Ampo Tuban: Warisan Kuliner Tanah Liat yang Lestari di Bulan Ramadan

Ampo Tuban: Warisan Kuliner Tanah Liat yang Lestari di Bulan Ramadan

Di tengah ramainya sajian kuliner modern, sebuah camilan tradisional asal Tuban, Jawa Timur, berhasil mempertahankan eksistensinya, bahkan semakin diminati, terutama saat bulan Ramadan. Ampo, camilan unik berbahan dasar tanah liat yang diolah sedemikian rupa hingga menyerupai stik berwarna hitam kecoklatan, telah menjadi bagian tak terpisahkan dari sejarah kuliner Tuban. Keberadaannya bahkan telah melewati zaman penjajahan hingga masa paceklik, menjadi bukti daya tahan dan adaptasi kuliner lokal terhadap perubahan zaman.

Generasi penerus tradisi pembuatan ampo, Rasimah (72), warga Dusun Trowulan, Desa Bektiharjo, Kecamatan Semanding, Tuban, terus menjaga resep dan teknik pembuatan ampo turun-temurun. Keahliannya dalam mengolah tanah liat menjadi camilan gurih ini telah diwariskan secara turun-temurun dari orang tuanya. Sejak kecil, Rasimah telah diajak berjualan ampo di pasar, sehingga ia memahami seluk-beluk proses produksi, pemasaran, hingga nilai budaya yang melekat pada camilan ini. Setiap harinya, dengan tangan-tangan yang tak lagi muda, ia mampu memproduksi ampo hingga 10 kilogram.

Lebih dari sekadar camilan, ampo bagi masyarakat Tuban memiliki nilai historis dan kultural yang signifikan.
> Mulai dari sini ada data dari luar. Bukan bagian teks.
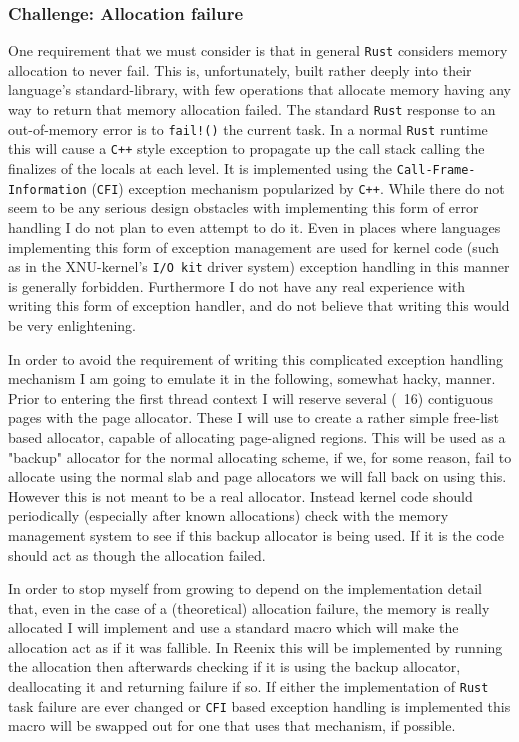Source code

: \documentclass[12pt,letterpaper]{article}
\newcommand{\rust}{\texttt{Rust}}
\begin{document}
\subsubsection{Challenge: Allocation failure}
One requirement that we must consider is that in general \rust{}
considers memory allocation to never fail. This is, unfortunately,
built rather deeply into their language's standard-library, with few
operations that allocate memory having any way to return that memory
allocation failed.  The standard \rust{} response to an out-of-memory
error is to \texttt{fail!()} the current task.  In a normal \rust{}
runtime this will cause a \texttt{C++} style exception to propagate up
the call stack calling the finalizes of the locals at each level. It
is implemented using the \texttt{Call-Frame-Information} (\texttt{CFI})
exception mechanism popularized by \texttt{C++}. While there do not seem
to be any serious design obstacles with implementing this form of error
handling I do not plan to even attempt to do it. Even in places where
languages implementing this form of exception management are used for
kernel code (such as in the XNU-kernel's \texttt{I/O kit} driver system)
exception handling in this manner is generally forbidden. Furthermore
I do not have any real experience with writing this form of exception
handler, and do not believe that writing this would be very enlightening.

In order to avoid the requirement of writing this complicated exception
handling mechanism I am going to emulate it in the following, somewhat
hacky, manner. Prior to entering the first thread context I will reserve
several (~16) contiguous pages with the page allocator.  These I will use
to create a rather simple free-list based allocator, capable of allocating
page-aligned regions. This will be used as a "backup" allocator for
the normal allocating scheme, if we, for some reason, fail to allocate
using the normal slab and page allocators we will fall back on using
this. However this is not meant to be a real allocator. Instead kernel
code should periodically (especially after known allocations) check with
the memory management system to see if this backup allocator is being
used. If it is the code should act as though the allocation failed.

In order to stop myself from growing to depend on the implementation
detail that, even in the case of a (theoretical) allocation failure,
the memory is really allocated I will implement and use a standard macro
which will make the allocation act as if it was fallible. In Reenix this
will be implemented by running the allocation then afterwards checking if
it is using the backup allocator, deallocating it and returning failure
if so. If either the implementation of \rust{} task failure are ever
changed or \texttt{CFI} based exception handling is implemented this
macro will be swapped out for one that uses that mechanism, if possible.
\end{document}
Dahulu, ampo bukan hanya sebagai makanan pengganti ketika bahan makanan pokok sulit didapat, tetapi juga dipercaya memiliki khasiat untuk kesehatan pencernaan dan mengatasi gatal-gatal. Tradisi ini masih bertahan hingga kini, di mana ampo juga digunakan sebagai sesaji dalam upacara adat dan ritual keagamaan. Kehadiran ampo dalam berbagai acara budaya Jawa, seperti sedekah bumi dan selamatan panen, semakin memperkuat posisinya sebagai warisan budaya yang berharga.

Di bulan Ramadan, permintaan ampo meningkat. Rasimah menjelaskan bahwa ampo yang memiliki rasa gurih dan aroma khas tanah liat ini sangat cocok dinikmati bersama kopi, baik saat berbuka puasa, setelah salat Tarawih, maupun menjelang sahur. Meskipun demikian, Rasimah mengakui bahwa penjualan ampo tahun ini relatif lebih sepi dibandingkan tahun-tahun sebelumnya, kecuali pada hari-hari tertentu seperti Jumat Pahing atau hari raya Kupatan. Ampo dijual dengan harga yang cukup terjangkau, yaitu Rp 10.000 per kilogram.

Bagi Rasimah, usaha pembuatan dan penjualan ampo tidak hanya sebagai sumber penghasilan keluarga, tetapi juga sebagai upaya melestarikan warisan budaya. Ia berharap keahlian ini dapat terus diwariskan kepada anak dan cucunya agar camilan unik ini tetap eksis dan dikenal oleh generasi mendatang. Keluarga Rasimah merupakan satu-satunya di Semanding, bahkan mungkin di Tuban, yang masih mempertahankan tradisi pembuatan ampo secara turun-temurun, menjadikannya penjaga sekaligus pewaris tradisi kuliner yang kaya akan nilai sejarah dan budaya.

Proses pembuatan ampo sendiri membutuhkan waktu dan ketelatenan. Dari proses pengolahan tanah liat, penjemuran, hingga pemanggangan, semua dilakukan secara manual dan membutuhkan waktu yang tidak singkat. Hal ini yang menyebabkan produksi ampo tidak terlalu besar, namun tetap mempertahankan kualitas dan cita rasa khasnya.